The Bulbul, for the uninitiated, is better known in this country as the Nightingale. It’s a bird of mythical wonder whatever your geographical location, but its imminent departure from these shores – climate change will very soon make its migration here an impossibility – added extra heft to Aakash Odedra’s Kathak dance performance. Though expressed almost entirely through the medium of dance, an emerging narrative of entrapment and escape, steeped in his Sufi culture, brought shape to what might otherwise have been an exhausting hour, for both audience and performer, of meticulously calibrated movement.
Encircled by a crescent of candles and with ominously suspended branches up high, Aakash emerged in white, skittering across a floor covered in red petals.
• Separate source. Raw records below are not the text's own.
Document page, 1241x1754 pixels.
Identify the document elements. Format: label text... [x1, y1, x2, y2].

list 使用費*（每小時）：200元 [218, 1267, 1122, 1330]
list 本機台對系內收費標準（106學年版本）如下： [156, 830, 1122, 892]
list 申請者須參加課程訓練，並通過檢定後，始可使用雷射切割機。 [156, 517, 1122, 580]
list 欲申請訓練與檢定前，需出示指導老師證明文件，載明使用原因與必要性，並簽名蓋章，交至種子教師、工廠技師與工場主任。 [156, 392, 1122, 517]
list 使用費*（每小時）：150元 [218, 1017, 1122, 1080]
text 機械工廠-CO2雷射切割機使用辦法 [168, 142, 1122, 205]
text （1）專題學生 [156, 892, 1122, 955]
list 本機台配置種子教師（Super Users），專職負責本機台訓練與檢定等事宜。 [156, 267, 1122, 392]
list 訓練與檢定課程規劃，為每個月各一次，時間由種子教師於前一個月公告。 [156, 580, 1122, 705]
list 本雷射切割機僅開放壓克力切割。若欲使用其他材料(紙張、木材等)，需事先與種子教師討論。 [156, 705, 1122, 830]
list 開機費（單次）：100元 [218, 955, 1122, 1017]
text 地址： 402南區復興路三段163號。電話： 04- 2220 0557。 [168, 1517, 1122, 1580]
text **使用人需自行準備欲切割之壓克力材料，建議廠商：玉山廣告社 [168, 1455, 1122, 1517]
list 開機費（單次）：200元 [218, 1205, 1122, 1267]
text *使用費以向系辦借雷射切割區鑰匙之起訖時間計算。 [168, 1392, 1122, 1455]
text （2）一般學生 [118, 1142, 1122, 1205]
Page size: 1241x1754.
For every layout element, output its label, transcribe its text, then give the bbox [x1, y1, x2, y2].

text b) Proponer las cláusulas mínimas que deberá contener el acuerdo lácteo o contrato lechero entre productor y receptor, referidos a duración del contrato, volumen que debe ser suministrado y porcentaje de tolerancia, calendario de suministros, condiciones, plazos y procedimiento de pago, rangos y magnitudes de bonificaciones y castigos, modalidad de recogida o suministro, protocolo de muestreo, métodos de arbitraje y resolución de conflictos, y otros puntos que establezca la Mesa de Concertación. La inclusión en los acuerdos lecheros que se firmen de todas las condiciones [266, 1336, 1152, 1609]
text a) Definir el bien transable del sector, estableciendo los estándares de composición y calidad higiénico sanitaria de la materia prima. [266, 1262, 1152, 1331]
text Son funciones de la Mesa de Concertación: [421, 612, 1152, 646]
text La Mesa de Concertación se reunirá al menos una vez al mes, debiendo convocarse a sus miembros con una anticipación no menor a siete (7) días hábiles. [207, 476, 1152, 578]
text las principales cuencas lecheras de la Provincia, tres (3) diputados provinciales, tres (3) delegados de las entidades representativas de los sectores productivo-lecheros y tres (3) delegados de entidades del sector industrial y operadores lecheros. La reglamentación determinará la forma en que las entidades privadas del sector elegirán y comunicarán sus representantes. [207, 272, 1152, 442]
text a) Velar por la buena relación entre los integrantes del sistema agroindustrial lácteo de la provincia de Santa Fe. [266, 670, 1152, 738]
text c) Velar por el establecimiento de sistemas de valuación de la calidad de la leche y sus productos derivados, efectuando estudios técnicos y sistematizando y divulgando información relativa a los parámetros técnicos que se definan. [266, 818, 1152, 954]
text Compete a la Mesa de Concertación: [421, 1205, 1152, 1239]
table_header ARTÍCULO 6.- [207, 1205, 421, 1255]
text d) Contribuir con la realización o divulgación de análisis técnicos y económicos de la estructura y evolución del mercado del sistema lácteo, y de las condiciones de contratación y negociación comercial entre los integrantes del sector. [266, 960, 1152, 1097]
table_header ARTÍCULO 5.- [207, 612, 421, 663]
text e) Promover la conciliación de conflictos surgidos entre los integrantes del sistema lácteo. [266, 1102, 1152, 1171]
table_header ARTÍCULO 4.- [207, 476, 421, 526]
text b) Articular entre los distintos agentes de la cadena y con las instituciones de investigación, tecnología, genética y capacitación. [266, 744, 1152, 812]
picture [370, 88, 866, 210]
With the grandeur of Rushil Ranjan’s music inevitably bringing to mind the sweep of a cinema score, Aakash became the archetypal whirling Dervish, stamping his feet, swirling his costume, his hands describing the wings of a bird he seemed possessed by. Choreographer Rani Khanam created an involving hybrid of man/bird movements, only suggestive of the Nightingdale, a prevailing hint that the production is a metaphor for impermanence of art, of dance, of life itself.
Immaculately staged and lit, it's a marvel to watch, to the extent it feels churlish to take issue with its length. Realistically - dare I say commercially - a significantly shorter run time would surely have compromised sales. Nonetheless, in purely artistic terms, I do wonder whether a more compact run time might have packed a bigger punch. There were times where I caught myself admiring the production rather than being immersed in it. There was, to emphasis, much to admire, but - again, dare I say it - there's only so many ways one man dancing for an hour can completely hold your attention. The production has received universally positive reviews, so perhaps it was just me that, every so often, was just a tiny bit restless. Perhaps the reviews were so outstanding that they over promised, or perhaps ennui was bound to happen having indulged in two hours of poetry for starters, but I left the performance feeling just a little underwhelmed – its not good if the mind wanders sufficient to start wondering which poor devil was going to have to clear all those petals up.